# Need Foster Home In Los Angeles



## 3Maltmom (May 23, 2005)

Even help for a short time? We need this one out. She won't have long.

Edie, from AMA Rescue, and I, will work something out, but for now we need
her out of the shelter. Her name is Jenny.

She is in the South Los Angeles Animal Shelter. 

http://www.petfinder.com/petnote/displaype...52791&mtf=1


----------



## MandyMc65 (Jun 14, 2007)

I'm too far from Los Angeles, but would love to help if you need anything after she's out.


----------



## Cosy (Feb 9, 2006)

Oh poor poor little Jenny. I hope you find someone ASAP, Deb.


----------



## Lennabella (Mar 29, 2007)

Deb I wish I could jump on this one but you know my predicament - I am closing up this Sunday and there are boxes everywhere .. I have become the best shredder around ..
Have documents - Will shred ..

I hope someone can look after her ..

- - -

- **WRITTEN TASK**
Rewrite the forum thread about finding a foster home for Jenny, starting at "http://www.petfinder.com/petnote/displaype...52791&mtf=1" and ending at "after she's out.", putting "San Diego" wherever "Los Angeles" appears.

- - -

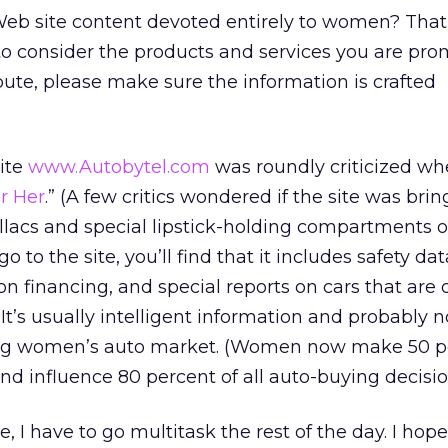
eb site content devoted entirely to women? That
t to consider the products and services you are pro
route, please make sure the information is crafted
ite
www.Autobytel.com
was roundly criticized wh
r Her
.” (A few critics wondered if the site was bri
llacs and special lipstick-holding compartments 
o to the site, you’ll find that it includes safety da
on financing, and special reports on cars that are 
’s usually intelligent information and probably n
ng women’s auto market. (Women now make 50 pe
nd influence 80 percent of all auto-buying decisio
e, I have to go multitask the rest of the day. I hope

- - -

- **OUTPUT FOR THIS TASK**
http://www.petfinder.com/petnote/displaype...52791&mtf=1


----------



## MandyMc65 (Jun 14, 2007)

I'm too far from San Diego, but would love to help if you need anything after she's out.